Harisdangkul V, McDougal J S, Knapp M, Christian C L
J Immunol. 1975 Jul;115(1):216-22.
A method for purification of low molecular weight IgM (LMW IgM) which utilized salt precipitation, gel filtration, and insoluble immunoadsorbents is described. The yield from pathologic sera containing LMW IgM in the range of 15 to 36 mg% was approximately 20%. Antisera prepared against LMW IgM, IgM, and reduced-alkylated IgM recognized common determinants. Purified LMW IgM from seropositive rheumatoid subjects did not have rheumatoid factor activity in agglutination tests but demonstrated binding to 125I-labeled aggregated IgG. LMW IgM from a patient with SLE and vasculitis had anti-nuclear factor activity and anti-native DNA activity. When complexed with reduced-alkylated aggregated IgG, LMW IgM and IgM with anti-IgG activity were essentially equivalent on a weight basis in complement fixation. The source and function of LMW in biologic processes remain unknown.

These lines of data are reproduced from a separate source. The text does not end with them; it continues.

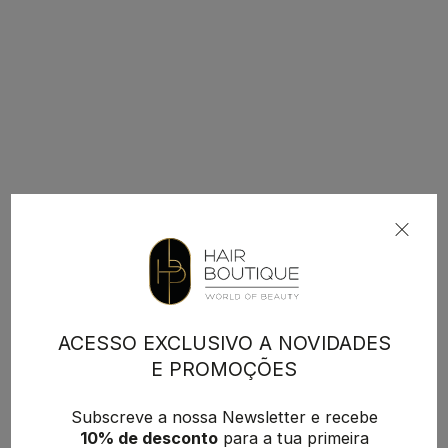
ACESSO EXCLUSIVO A NOVIDADES
E PROMOÇÕES
Subscreve a nossa Newsletter e recebe
10% de desconto
para a tua primeira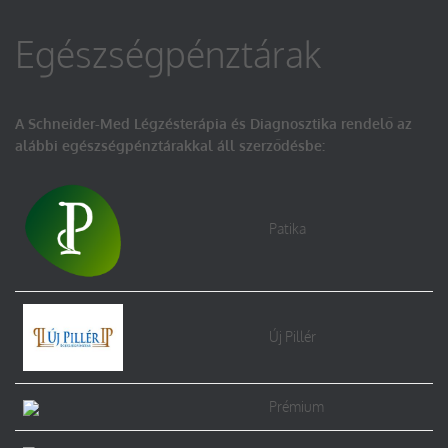
Egészségpénztárak
A Schneider-Med Légzésterápia és Diagnosztika rendelő az
alábbi egészségpénztárakkal áll szerződésbe:
Patika
Új Pillér
Prémium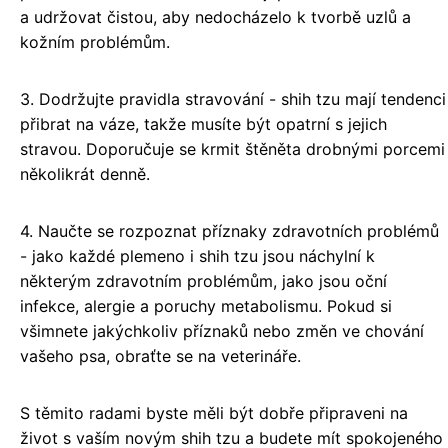
a udržovat čistou, aby nedocházelo k tvorbě uzlů a
kožním problémům.
3. Dodržujte pravidla stravování - shih tzu mají tendenci
přibrat na váze, takže musíte být opatrní s jejich
stravou. Doporučuje se krmit štěněta drobnými porcemi
několikrát denně.
4. Naučte se rozpoznat příznaky zdravotních problémů
- jako každé plemeno i shih tzu jsou náchylní k
některým zdravotním problémům, jako jsou oční
infekce, alergie a poruchy metabolismu. Pokud si
všimnete jakýchkoliv příznaků nebo změn ve chování
vašeho psa, obraťte se na veterináře.
S těmito radami byste měli být dobře připraveni na
život s vaším novým shih tzu a budete mít spokojeného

本文描述了一种利用盐沉淀、凝胶过滤和不溶性免疫吸附剂纯化低分子量IgM(LMW IgM)的方法。从含有15至36mg%范围内LMW IgM的病理血清中获得的产量约为20%。针对LMW IgM、IgM和还原烷基化IgM制备的抗血清识别共同的决定簇。来自血清阳性类风湿性疾病患者的纯化LMW IgM在凝集试验中没有类风湿因子活性,但显示出与125I标记的聚集IgG结合。来自一名系统性红斑狼疮和血管炎患者的LMW IgM具有抗核因子活性和抗天然DNA活性。当与还原烷基化聚集IgG复合时,LMW IgM和具有抗IgG活性的IgM在补体固定方面按重量计基本相当。LMW在生物过程中的来源和功能仍然未知。